Stored data entries
-- Opening Marker --
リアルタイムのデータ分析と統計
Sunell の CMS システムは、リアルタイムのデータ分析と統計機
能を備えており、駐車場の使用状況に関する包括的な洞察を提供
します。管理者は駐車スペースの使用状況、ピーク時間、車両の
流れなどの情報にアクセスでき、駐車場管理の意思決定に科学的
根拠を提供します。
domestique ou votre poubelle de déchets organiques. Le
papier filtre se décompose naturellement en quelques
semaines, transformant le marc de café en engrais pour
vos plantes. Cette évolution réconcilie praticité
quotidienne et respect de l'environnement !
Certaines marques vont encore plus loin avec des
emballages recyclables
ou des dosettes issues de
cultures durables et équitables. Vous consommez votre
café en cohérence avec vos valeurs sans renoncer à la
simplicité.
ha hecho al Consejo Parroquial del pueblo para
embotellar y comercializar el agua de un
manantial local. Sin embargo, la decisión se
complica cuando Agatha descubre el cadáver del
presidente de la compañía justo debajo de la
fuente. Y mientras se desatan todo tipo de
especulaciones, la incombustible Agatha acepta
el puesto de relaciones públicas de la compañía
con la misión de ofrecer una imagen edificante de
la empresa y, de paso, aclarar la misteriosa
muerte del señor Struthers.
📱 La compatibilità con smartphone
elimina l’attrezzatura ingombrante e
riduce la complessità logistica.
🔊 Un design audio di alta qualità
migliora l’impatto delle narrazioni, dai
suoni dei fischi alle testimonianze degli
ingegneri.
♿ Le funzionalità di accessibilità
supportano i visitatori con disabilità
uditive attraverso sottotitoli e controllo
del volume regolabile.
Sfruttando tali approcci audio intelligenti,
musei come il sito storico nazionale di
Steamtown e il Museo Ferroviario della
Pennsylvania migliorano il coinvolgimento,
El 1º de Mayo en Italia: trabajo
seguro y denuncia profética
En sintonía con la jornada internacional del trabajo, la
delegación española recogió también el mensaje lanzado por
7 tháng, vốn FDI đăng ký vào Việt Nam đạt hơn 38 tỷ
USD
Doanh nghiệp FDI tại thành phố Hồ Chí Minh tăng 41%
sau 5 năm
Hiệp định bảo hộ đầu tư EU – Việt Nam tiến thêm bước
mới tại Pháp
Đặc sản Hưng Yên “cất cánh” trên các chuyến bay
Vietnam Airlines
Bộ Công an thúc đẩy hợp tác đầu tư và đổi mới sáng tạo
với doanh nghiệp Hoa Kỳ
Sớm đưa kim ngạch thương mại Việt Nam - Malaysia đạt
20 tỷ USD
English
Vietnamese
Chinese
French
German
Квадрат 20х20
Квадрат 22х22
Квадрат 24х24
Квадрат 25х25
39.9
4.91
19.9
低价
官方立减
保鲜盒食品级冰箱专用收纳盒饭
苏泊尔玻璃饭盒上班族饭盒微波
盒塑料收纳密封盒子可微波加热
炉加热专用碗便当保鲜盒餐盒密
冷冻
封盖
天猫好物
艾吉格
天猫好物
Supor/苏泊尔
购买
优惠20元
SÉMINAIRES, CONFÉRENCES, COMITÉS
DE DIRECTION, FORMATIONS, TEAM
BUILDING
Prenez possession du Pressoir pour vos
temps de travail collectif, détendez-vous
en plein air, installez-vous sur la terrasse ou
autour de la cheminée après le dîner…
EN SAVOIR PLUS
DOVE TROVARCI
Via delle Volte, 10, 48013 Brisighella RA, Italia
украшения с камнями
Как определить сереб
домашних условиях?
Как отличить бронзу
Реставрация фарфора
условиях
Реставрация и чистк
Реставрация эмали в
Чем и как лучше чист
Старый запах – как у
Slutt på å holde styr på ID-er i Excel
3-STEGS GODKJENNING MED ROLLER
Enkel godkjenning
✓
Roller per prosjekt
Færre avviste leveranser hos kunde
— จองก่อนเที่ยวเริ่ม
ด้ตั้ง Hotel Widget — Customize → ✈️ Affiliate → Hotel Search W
-- Closing Marker --
• _ACTION ITEM_:
Output the data above in full and exactly.

• _EXERCISE SOLUTION_:
リアルタイムのデータ分析と統計
Sunell の CMS システムは、リアルタイムのデータ分析と統計機
能を備えており、駐車場の使用状況に関する包括的な洞察を提供
します。管理者は駐車スペースの使用状況、ピーク時間、車両の
流れなどの情報にアクセスでき、駐車場管理の意思決定に科学的
根拠を提供します。
domestique ou votre poubelle de déchets organiques. Le
papier filtre se décompose naturellement en quelques
semaines, transformant le marc de café en engrais pour
vos plantes. Cette évolution réconcilie praticité
quotidienne et respect de l'environnement !
Certaines marques vont encore plus loin avec des
emballages recyclables
ou des dosettes issues de
cultures durables et équitables. Vous consommez votre
café en cohérence avec vos valeurs sans renoncer à la
simplicité.
ha hecho al Consejo Parroquial del pueblo para
embotellar y comercializar el agua de un
manantial local. Sin embargo, la decisión se
complica cuando Agatha descubre el cadáver del
presidente de la compañía justo debajo de la
fuente. Y mientras se desatan todo tipo de
especulaciones, la incombustible Agatha acepta
el puesto de relaciones públicas de la compañía
con la misión de ofrecer una imagen edificante de
la empresa y, de paso, aclarar la misteriosa
muerte del señor Struthers.
📱 La compatibilità con smartphone
elimina l’attrezzatura ingombrante e
riduce la complessità logistica.
🔊 Un design audio di alta qualità
migliora l’impatto delle narrazioni, dai
suoni dei fischi alle testimonianze degli
ingegneri.
♿ Le funzionalità di accessibilità
supportano i visitatori con disabilità
uditive attraverso sottotitoli e controllo
del volume regolabile.
Sfruttando tali approcci audio intelligenti,
musei come il sito storico nazionale di
Steamtown e il Museo Ferroviario della
Pennsylvania migliorano il coinvolgimento,
El 1º de Mayo en Italia: trabajo
seguro y denuncia profética
En sintonía con la jornada internacional del trabajo, la
delegación española recogió también el mensaje lanzado por
7 tháng, vốn FDI đăng ký vào Việt Nam đạt hơn 38 tỷ
USD
Doanh nghiệp FDI tại thành phố Hồ Chí Minh tăng 41%
sau 5 năm
Hiệp định bảo hộ đầu tư EU – Việt Nam tiến thêm bước
mới tại Pháp
Đặc sản Hưng Yên “cất cánh” trên các chuyến bay
Vietnam Airlines
Bộ Công an thúc đẩy hợp tác đầu tư và đổi mới sáng tạo
với doanh nghiệp Hoa Kỳ
Sớm đưa kim ngạch thương mại Việt Nam - Malaysia đạt
20 tỷ USD
English
Vietnamese
Chinese
French
German
Квадрат 20х20
Квадрат 22х22
Квадрат 24х24
Квадрат 25х25
39.9
4.91
19.9
低价
官方立减
保鲜盒食品级冰箱专用收纳盒饭
苏泊尔玻璃饭盒上班族饭盒微波
盒塑料收纳密封盒子可微波加热
炉加热专用碗便当保鲜盒餐盒密
冷冻
封盖
天猫好物
艾吉格
天猫好物
Supor/苏泊尔
购买
优惠20元
SÉMINAIRES, CONFÉRENCES, COMITÉS
DE DIRECTION, FORMATIONS, TEAM
BUILDING
Prenez possession du Pressoir pour vos
temps de travail collectif, détendez-vous
en plein air, installez-vous sur la terrasse ou
autour de la cheminée après le dîner…
EN SAVOIR PLUS
DOVE TROVARCI
Via delle Volte, 10, 48013 Brisighella RA, Italia
украшения с камнями
Как определить сереб
домашних условиях?
Как отличить бронзу
Реставрация фарфора
условиях
Реставрация и чистк
Реставрация эмали в
Чем и как лучше чист
Старый запах – как у
Slutt på å holde styr på ID-er i Excel
3-STEGS GODKJENNING MED ROLLER
Enkel godkjenning
✓
Roller per prosjekt
Færre avviste leveranser hos kunde
— จองก่อนเที่ยวเริ่ม
ด้ตั้ง Hotel Widget — Customize → ✈️ Affiliate → Hotel Search W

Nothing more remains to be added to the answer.